§ PROBLEM TO WORK ON: Return all of the data verbatim, dropping any picture.

── PROVIDED MATERIAL

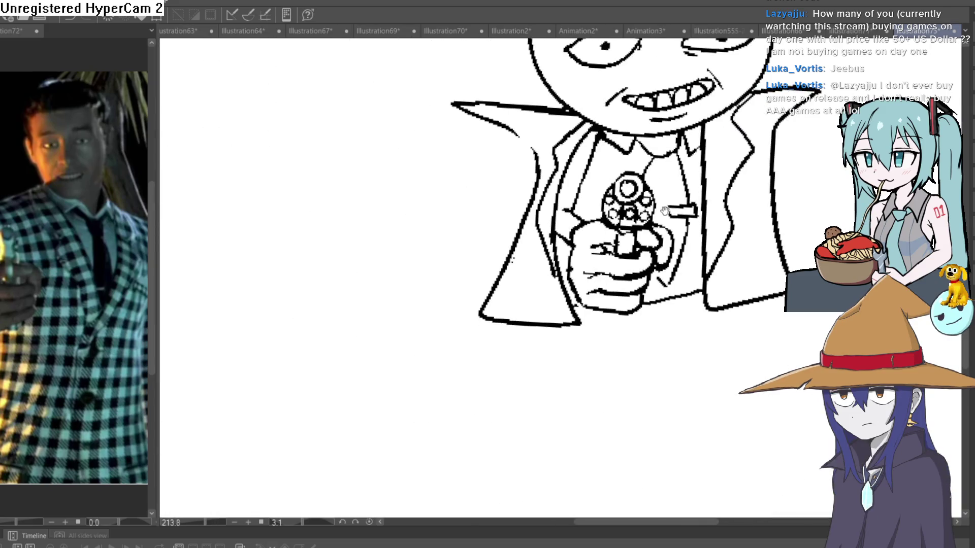
scroll(659, 259, "down", 2)
scroll(679, 243, "up", 2)
scroll(646, 246, "down", 2)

────

§ WRITTEN REPLY:
scroll(659, 259, "down", 2)
scroll(679, 243, "up", 2)
scroll(646, 246, "down", 2)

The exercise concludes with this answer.